According to one or more embodiments of the present disclosure, there is provided an apparatus for generating classification information of a video, including: an extraction unit configured to extract feature information of a target video; the user feedback information generation unit is configured to input the target video into a pre-trained user feedback prediction model to obtain user feedback information corresponding to the target video, wherein the user feedback prediction model is used for representing the corresponding relation between the video and the user feedback information; and the classification information generating unit is configured to input the feature information and the user feedback information into a pre-trained video classification model after fusion to obtain classification information corresponding to the target video.
According to one or more embodiments of the present disclosure, a user feedback prediction model is trained by: acquiring a training sample set, wherein the training sample comprises a sample video and user feedback information corresponding to the sample video; selecting a training sample from a training sample set, taking a sample video of the training sample as input, taking user feedback information corresponding to the sample video as expected output, and training to obtain a user feedback prediction model.
According to one or more embodiments of the present disclosure, the watching amount of the sample video contained in the training samples in the training sample set is larger than a preset threshold.
According to one or more embodiments of the present disclosure, the feature information is a feature vector, and the user feedback information is a user feedback vector; and the classification information generating unit is further configured to: and splicing the characteristic vector and the user feedback vector and then inputting the spliced characteristic vector and the user feedback vector into a pre-trained video classification model.
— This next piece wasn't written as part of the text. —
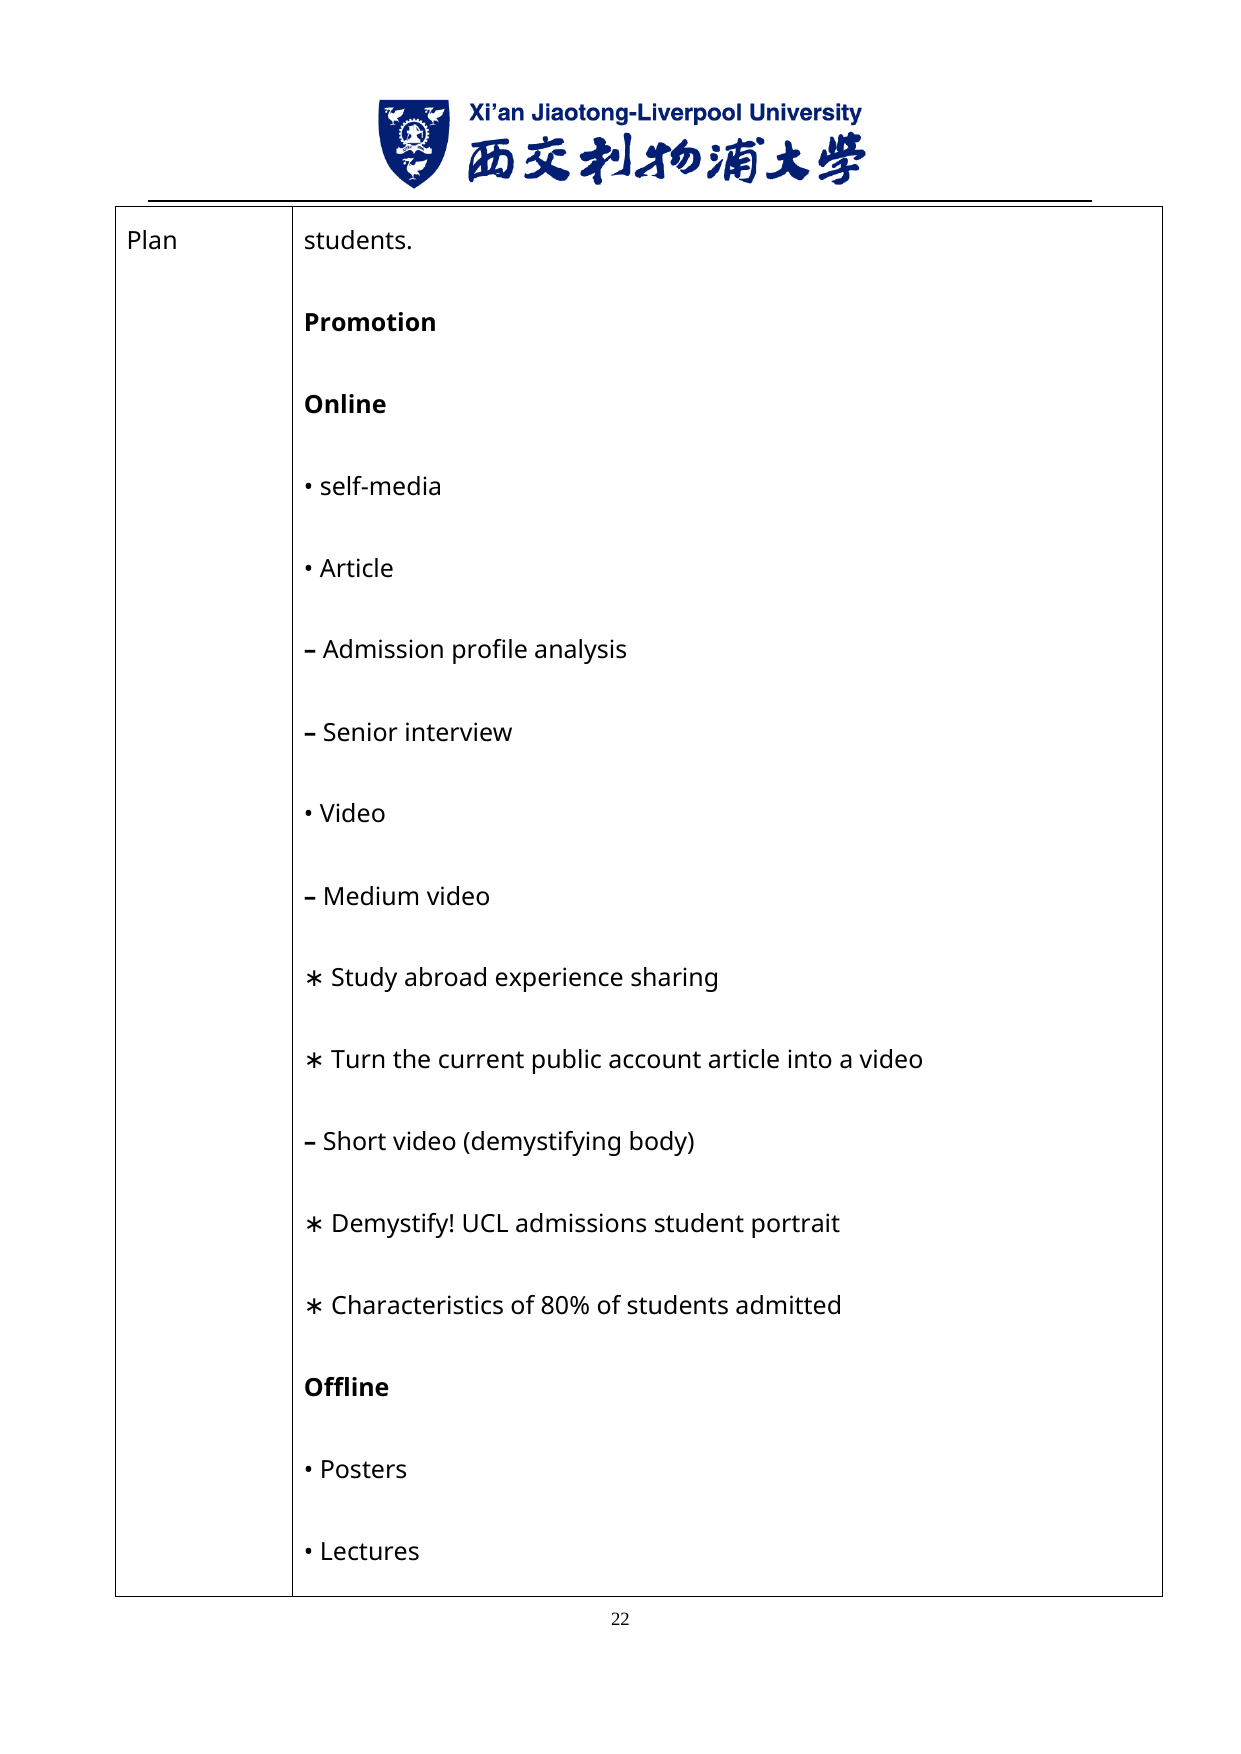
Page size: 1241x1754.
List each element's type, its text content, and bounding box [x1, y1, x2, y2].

According to one or more embodiments of the present disclosure, an apparatus further comprises: the selecting unit is configured to select a preset number of videos with the highest matching degree with the target user as recommended videos based on the attribute information of the target user and the classification information of the videos in the target video set; and the pushing unit is configured to push the recommended video to a terminal corresponding to the target user.
According to one or more embodiments of the present disclosure, there is provided an electronic device including: one or more processors; a storage device having one or more programs stored thereon; when executed by one or more processors, cause the one or more processors to implement any of the methods described above.
According to one or more embodiments of the present disclosure, a computer-readable medium is provided, on which a computer program is stored, wherein the program, when executed by a processor, implements any of the methods as described above.
The foregoing description is only exemplary of the preferred embodiments of the disclosure and is illustrative of the principles of the technology employed. It will be appreciated by those skilled in the art that the scope of the invention in the embodiments of the present disclosure is not limited to the specific combination of the above-mentioned features, but also encompasses other embodiments in which any combination of the above-mentioned features or their equivalents is made without departing from the inventive concept as defined above. For example, the above features and (but not limited to) technical features with similar functions disclosed in the embodiments of the present disclosure are mutually replaced to form the technical solution.